● Work request:
From the line with "I 10. Reopening Plan Update No report" to the line with "(-225.05 < 5584.29 budget) |", retype every line exactly, including those two, and leave out the rest of the data below.

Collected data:
■ ■ ■ ■ ■ ■ ■
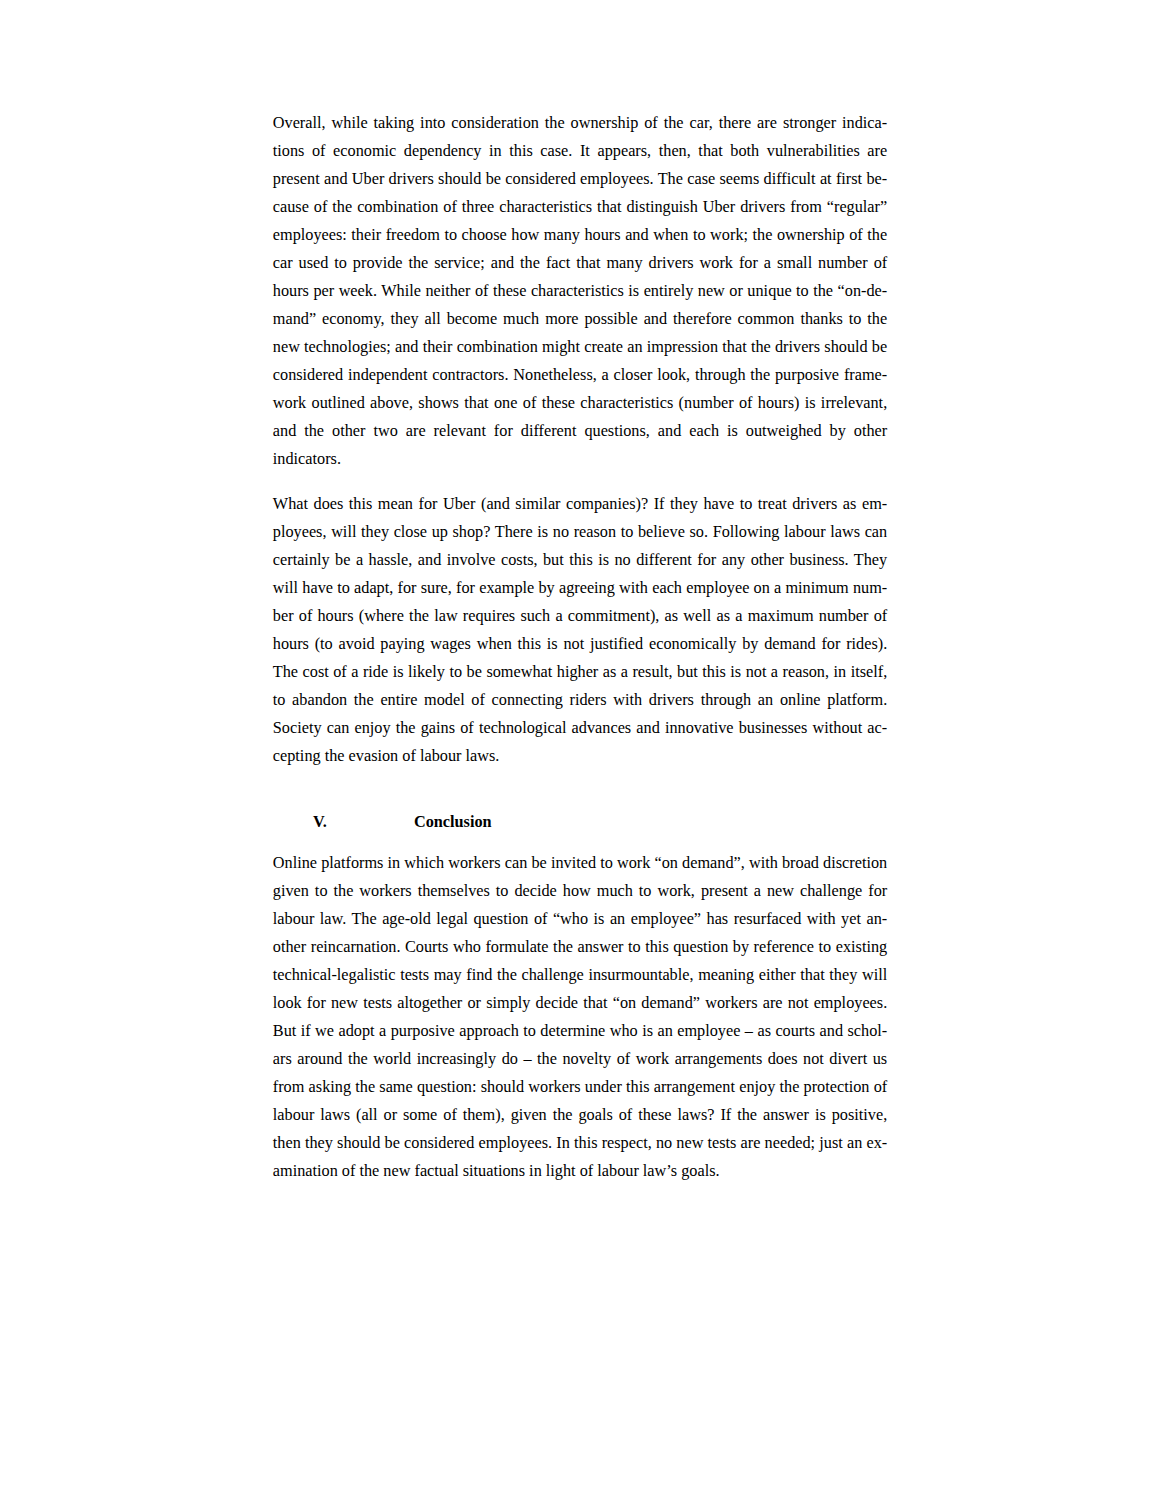Overall, while taking into consideration the ownership of the car, there are stronger indications of economic dependency in this case. It appears, then, that both vulnerabilities are present and Uber drivers should be considered employees. The case seems difficult at first because of the combination of three characteristics that distinguish Uber drivers from “regular” employees: their freedom to choose how many hours and when to work; the ownership of the car used to provide the service; and the fact that many drivers work for a small number of hours per week. While neither of these characteristics is entirely new or unique to the “on-demand” economy, they all become much more possible and therefore common thanks to the new technologies; and their combination might create an impression that the drivers should be considered independent contractors. Nonetheless, a closer look, through the purposive framework outlined above, shows that one of these characteristics (number of hours) is irrelevant, and the other two are relevant for different questions, and each is outweighed by other indicators.
What does this mean for Uber (and similar companies)? If they have to treat drivers as employees, will they close up shop? There is no reason to believe so. Following labour laws can certainly be a hassle, and involve costs, but this is no different for any other business. They will have to adapt, for sure, for example by agreeing with each employee on a minimum number of hours (where the law requires such a commitment), as well as a maximum number of hours (to avoid paying wages when this is not justified economically by demand for rides). The cost of a ride is likely to be somewhat higher as a result, but this is not a reason, in itself, to abandon the entire model of connecting riders with drivers through an online platform. Society can enjoy the gains of technological advances and innovative businesses without accepting the evasion of labour laws.
V. Conclusion
Online platforms in which workers can be invited to work “on demand”, with broad discretion given to the workers themselves to decide how much to work, present a new challenge for labour law. The age-old legal question of “who is an employee” has resurfaced with yet another reincarnation. Courts who formulate the answer to this question by reference to existing technical-legalistic tests may find the challenge insurmountable, meaning either that they will look for new tests altogether or simply decide that “on demand” workers are not employees. But if we adopt a purposive approach to determine who is an employee – as courts and scholars around the world increasingly do – the novelty of work arrangements does not divert us from asking the same question: should workers under this arrangement enjoy the protection of labour laws (all or some of them), given the goals of these laws? If the answer is positive, then they should be considered employees. In this respect, no new tests are needed; just an examination of the new factual situations in light of labour law’s goals.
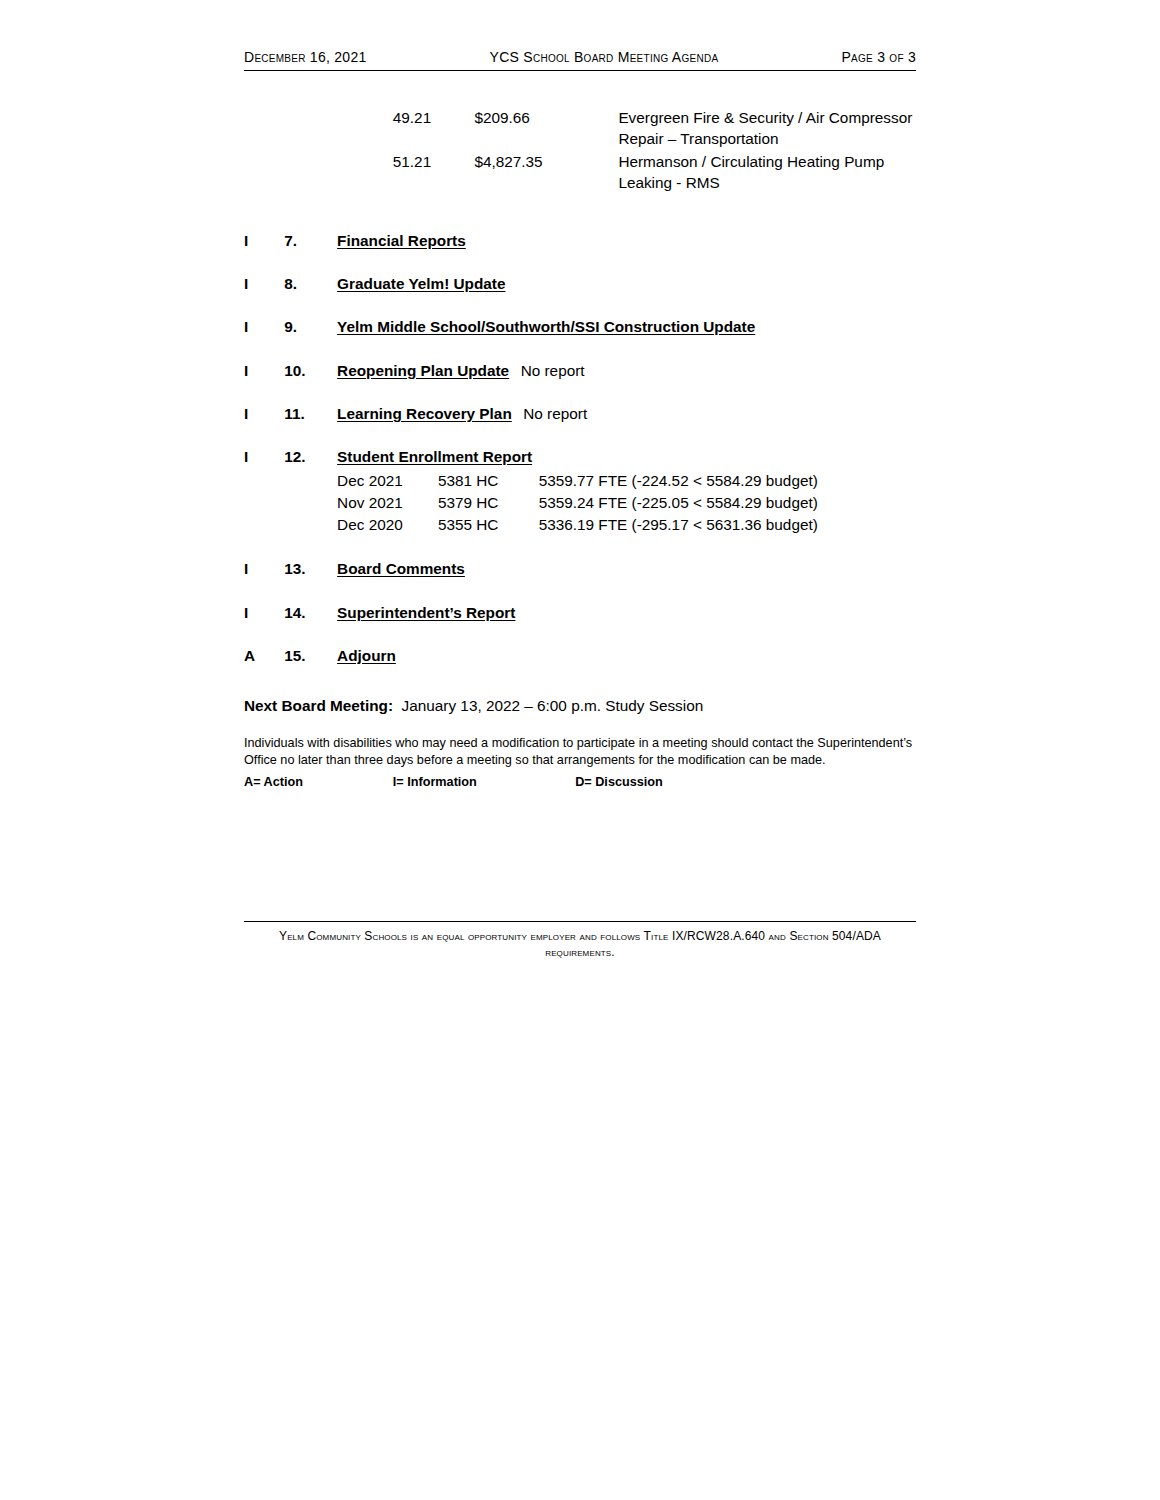December 16, 2021
YCS School Board Meeting Agenda
Page 3 of 3
| 49.21 | $209.66 | Evergreen Fire & Security / Air Compressor Repair – Transportation |
| 51.21 | $4,827.35 | Hermanson / Circulating Heating Pump Leaking - RMS |
I 7. Financial Reports
I 8. Graduate Yelm! Update
I 9. Yelm Middle School/Southworth/SSI Construction Update
I 10. Reopening Plan Update No report
I 11. Learning Recovery Plan No report
I 12. Student Enrollment Report
| Dec 2021 | 5381 HC | 5359.77 FTE (-224.52 < 5584.29 budget) |
| Nov 2021 | 5379 HC | 5359.24 FTE (-225.05 < 5584.29 budget) |
| Dec 2020 | 5355 HC | 5336.19 FTE (-295.17 < 5631.36 budget) |
I 13. Board Comments
I 14. Superintendent’s Report
A 15. Adjourn
Next Board Meeting: January 13, 2022 – 6:00 p.m. Study Session
Individuals with disabilities who may need a modification to participate in a meeting should contact the Superintendent’s Office no later than three days before a meeting so that arrangements for the modification can be made.
A= Action I= Information D= Discussion
Yelm Community Schools is an equal opportunity employer and follows Title IX/RCW28.A.640 and Section 504/ADA requirements.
■ ■ ■ ■ ■ ■ ■
● Your solution:
I 10. Reopening Plan Update No report
I 11. Learning Recovery Plan No report
I 12. Student Enrollment Report
| Dec 2021 | 5381 HC | 5359.77 FTE (-224.52 < 5584.29 budget) |
| Nov 2021 | 5379 HC | 5359.24 FTE (-225.05 < 5584.29 budget) |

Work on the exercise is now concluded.